Structure-Aware RAG: Structured Retrieval Augmented Generation from Noisy Data for Conversational Agents
Quick Take
The Structure-aware Retrieval Augmented Generation (SA-RAG) model enhances conversational agents by using structured tables to mitigate noise in data retrieval, outperforming existing RAG methods on noisy datasets. It introduces a quality-aware metadata framework that improves both metadata quality and downstream performance, demonstrating significant advancements in real-world applications.
Key Points
- SA-RAG uses tables for structured representation, reducing noise in data retrieval.
- Introduces a quality-aware metadata generation framework for improved performance.
- Outperforms existing RAG methods on two noisy real-world datasets.
- Explores both training-free and training-based table generation techniques.
- Code is publicly available for further research and application.
Article Content
From source RSS / original summaryarXiv:2605. 24366v1 Announce Type: new Abstract: Large Language Models (LLMs) have been widely adopted in conversational applications. However, their reliance on parametric knowledge limits reliability in real-world scenarios that require dynamic or domain-specific information.

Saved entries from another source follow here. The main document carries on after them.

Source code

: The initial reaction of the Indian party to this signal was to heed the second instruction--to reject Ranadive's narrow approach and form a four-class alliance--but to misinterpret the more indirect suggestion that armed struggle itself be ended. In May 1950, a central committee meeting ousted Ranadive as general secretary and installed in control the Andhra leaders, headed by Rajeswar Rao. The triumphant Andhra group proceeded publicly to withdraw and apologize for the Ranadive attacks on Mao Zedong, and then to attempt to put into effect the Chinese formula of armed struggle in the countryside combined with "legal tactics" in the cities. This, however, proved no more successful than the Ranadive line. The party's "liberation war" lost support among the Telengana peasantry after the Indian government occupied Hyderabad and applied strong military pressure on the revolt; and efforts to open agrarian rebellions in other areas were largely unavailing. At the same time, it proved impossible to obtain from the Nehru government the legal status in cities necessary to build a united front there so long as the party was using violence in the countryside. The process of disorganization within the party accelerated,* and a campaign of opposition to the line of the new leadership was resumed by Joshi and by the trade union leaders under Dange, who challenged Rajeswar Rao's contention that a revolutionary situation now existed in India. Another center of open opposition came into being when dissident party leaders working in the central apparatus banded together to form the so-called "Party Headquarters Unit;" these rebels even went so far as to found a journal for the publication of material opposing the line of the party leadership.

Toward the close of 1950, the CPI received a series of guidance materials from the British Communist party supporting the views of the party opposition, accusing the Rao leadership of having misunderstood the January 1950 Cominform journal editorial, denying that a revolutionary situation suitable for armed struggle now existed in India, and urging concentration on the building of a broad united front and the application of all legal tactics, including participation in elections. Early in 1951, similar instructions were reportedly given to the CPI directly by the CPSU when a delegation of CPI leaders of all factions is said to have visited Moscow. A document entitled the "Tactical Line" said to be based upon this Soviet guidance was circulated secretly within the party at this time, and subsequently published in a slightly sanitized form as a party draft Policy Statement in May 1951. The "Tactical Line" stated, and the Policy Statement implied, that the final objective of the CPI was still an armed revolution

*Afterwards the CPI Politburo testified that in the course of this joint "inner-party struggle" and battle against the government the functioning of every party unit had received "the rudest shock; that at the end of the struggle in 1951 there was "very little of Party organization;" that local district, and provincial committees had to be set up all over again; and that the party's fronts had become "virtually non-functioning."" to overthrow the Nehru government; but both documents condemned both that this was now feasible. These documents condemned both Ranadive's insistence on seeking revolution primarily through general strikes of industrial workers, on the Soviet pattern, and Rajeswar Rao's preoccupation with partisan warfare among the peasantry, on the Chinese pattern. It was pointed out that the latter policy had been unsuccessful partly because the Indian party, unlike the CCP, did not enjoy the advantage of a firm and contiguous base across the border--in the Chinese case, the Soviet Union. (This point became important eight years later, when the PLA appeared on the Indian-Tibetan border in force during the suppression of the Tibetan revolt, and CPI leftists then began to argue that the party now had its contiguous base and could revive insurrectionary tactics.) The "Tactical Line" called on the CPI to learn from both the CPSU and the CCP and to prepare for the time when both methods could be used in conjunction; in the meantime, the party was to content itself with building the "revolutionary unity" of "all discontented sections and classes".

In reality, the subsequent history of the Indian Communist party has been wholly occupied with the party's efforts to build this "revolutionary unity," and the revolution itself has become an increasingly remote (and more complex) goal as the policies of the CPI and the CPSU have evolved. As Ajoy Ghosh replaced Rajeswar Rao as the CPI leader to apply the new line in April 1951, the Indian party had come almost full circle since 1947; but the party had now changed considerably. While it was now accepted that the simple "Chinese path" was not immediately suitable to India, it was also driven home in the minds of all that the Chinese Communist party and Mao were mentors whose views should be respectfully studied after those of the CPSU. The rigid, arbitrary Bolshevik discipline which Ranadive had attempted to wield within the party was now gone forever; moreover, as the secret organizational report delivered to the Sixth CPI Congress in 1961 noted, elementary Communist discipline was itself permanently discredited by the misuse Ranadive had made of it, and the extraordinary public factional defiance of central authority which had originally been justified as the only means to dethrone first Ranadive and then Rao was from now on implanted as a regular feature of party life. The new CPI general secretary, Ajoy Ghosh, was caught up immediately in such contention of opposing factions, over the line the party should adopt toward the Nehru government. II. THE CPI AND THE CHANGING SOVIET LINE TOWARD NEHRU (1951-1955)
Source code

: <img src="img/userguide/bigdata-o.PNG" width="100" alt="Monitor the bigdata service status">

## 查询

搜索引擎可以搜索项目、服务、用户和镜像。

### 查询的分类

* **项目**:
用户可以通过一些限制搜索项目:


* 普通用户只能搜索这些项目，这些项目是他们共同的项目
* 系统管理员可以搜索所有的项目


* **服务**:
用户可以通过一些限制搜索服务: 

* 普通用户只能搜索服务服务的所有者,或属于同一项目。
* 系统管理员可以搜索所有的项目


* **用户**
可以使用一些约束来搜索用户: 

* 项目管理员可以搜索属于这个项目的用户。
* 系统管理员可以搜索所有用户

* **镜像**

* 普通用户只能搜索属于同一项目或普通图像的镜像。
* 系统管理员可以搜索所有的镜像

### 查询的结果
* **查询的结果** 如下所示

Retrieval-Augmented Generation (RAG) addresses this limitation by incorporating external knowledge during generation, but existing text-based and graph-based RAG methods often struggle with noisy or irrelevant contexts.
In this work, we propose Structure-aware Retrieval Augmented Generation (SA-RAG), which uses tables as an intermediate structured representation to provide a compact and controllable interface that reduces noise while preserving essential information. We introduce a quality-aware table metadata generation framework that models metadata normalization and effectiveness, improving metadata quality and downstream performance. Furthermore, we explore both training-free and training-based table generation methods.
Generation validation and direct preference optimization further improve table quality while maintaining semantic and structural consistency. Experiments on two noisy real-world datasets show that SA-RAG significantly outperforms existing RAG baselines. Our code is publicly available at a public repository.